Online car broker Autobytel.com Inc. earlier this month drove home a bargain when it acquired rival Autoweb.com Inc. in a US$15.6 million stock-swap deal aimed at pumping new life into the dot-coms, both of which have recently taken big hits on Wall Street.
The merged company, called Autobytel Inc., hopes to generate more than $100 million in annual revenue and reach profitability by the third quarter, excluding merger costs, said Autobytel CEO Mark Lorimer.
Both Irvine, Calif.-based Autobytel.com and Santa Clara, Calif.-based Autoweb.com will continue to operate as separate Web sites. But the acquisition will consolidate Autobytel's channel of 4,800 dealers in the U.S. and Europe with Autoweb's U.S.-based network of 5,000 dealers. Their combined networks will include 7,000 separate dealerships, officials said, as some dealers currently use both services.
"This is an eyeball gain, instead of an attempt to increase revenue," said Thilo Koslowski, an automotive market analyst at Gartner Inc. in Stamford, Conn. "They will expand their customer base on the consumer side but not from the dealer perspective."

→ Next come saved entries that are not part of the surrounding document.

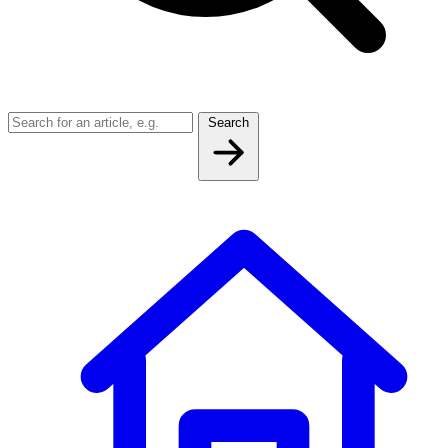
Search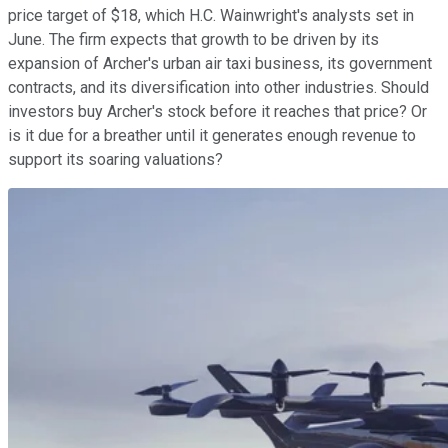
price target of $18, which H.C. Wainwright's analysts set in
June. The firm expects that growth to be driven by its
expansion of Archer's urban air taxi business, its government
contracts, and its diversification into other industries. Should
investors buy Archer's stock before it reaches that price? Or
is it due for a breather until it generates enough revenue to
support its soaring valuations?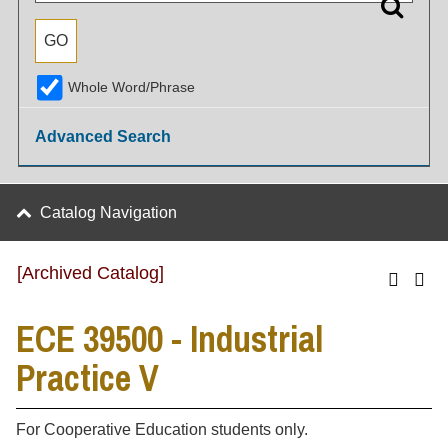
Whole Word/Phrase
Advanced Search
Catalog Navigation
[Archived Catalog]
ECE 39500 - Industrial
Practice V
For Cooperative Education students only.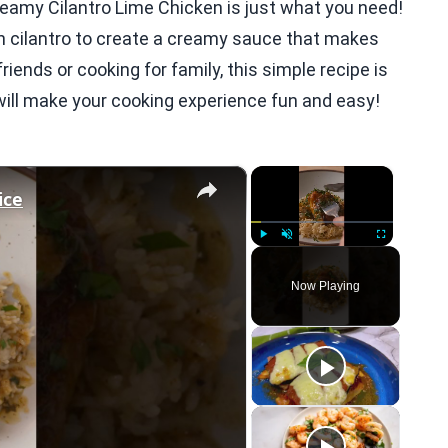
Creamy Cilantro Lime Chicken is just what you need!
h cilantro to create a creamy sauce that makes
iends or cooking for family, this simple recipe is
t will make your cooking experience fun and easy!
×
×
ice
Play
Unmute
Fullscreen
Now Playing
eo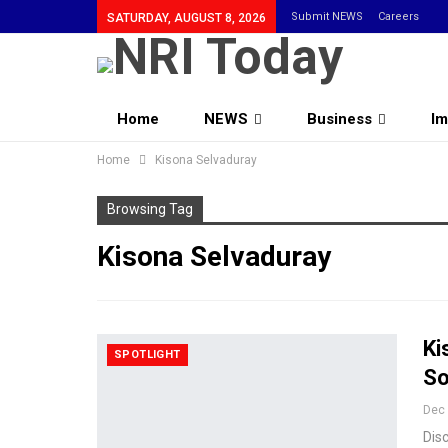
Submit NEWS
Careers
SATURDAY, AUGUST 8, 2026
Home
NEWS
Business
Im
Home
Community
Kisona Selvaduray
Browsing Tag
Kisona Selvaduray
Ki
SPOTLIGHT
So
Dec 
Disc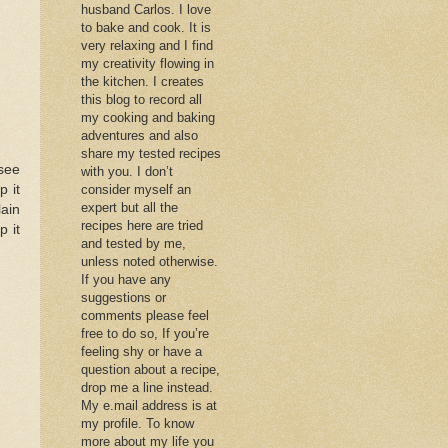
husband Carlos. I love
to bake and cook. It is
very relaxing and I find
my creativity flowing in
the kitchen. I creates
this blog to record all
my cooking and baking
adventures and also
share my tested recipes
 see
with you. I don’t
p it
consider myself an
expert but all the
lain
recipes here are tried
p it
and tested by me,
unless noted otherwise.
If you have any
suggestions or
comments please feel
free to do so, If you’re
feeling shy or have a
question about a recipe,
drop me a line instead.
My e.mail address is at
my profile. To know
more about my life you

Both firms get the majority of their revenue from selling leads to automotive dealers. Koslowski said that to gain greater consumer exposure, the merged company will need to strike more partnership deals with content providers, such as the one that links its site with America Online Inc.
The merger agreement calls for Autobytel to swap about one-third of a share of its stock for each of Autoweb's 29.5 million shares. The cost is equivalent to 53 cents per share, 83 percent more than Autoweb's closing share price of 29 cents the day before the April 11 merger.
Just over a year ago, Autoweb's stock closed at $6.44 per share, giving it a market cap of about $190 million. But the stock values of both firms have plummeted in the bear market, with Autobytel's share price tumbling from a year-high of $8.53 in June to a year-low of $1.33 on April 9. "The pricing dynamics were right," Lorimer said.
Autobytel posted a loss of $29 million, or $1.45 per share, for the fiscal year ended Dec. 31, compared with a loss of $23.3 million, or $1.48 per share, in 1999. Revenue rose 65 percent from 1999, to $66.5 million last year.
For its fiscal year ended Dec. 31, Autoweb reported losses of $38 million, or $1.35 per share, compared with a loss of $18 million, or 85 cents per share, in 1999. Revenue grew 59 percent to $52.3 million, from $32.8 million in the previous year.
Jeffrey Schwartz, Autoweb's CEO, will become vice chairman of the merged company. Two other Autoweb executives will also get seats on Autobytel's board of directors.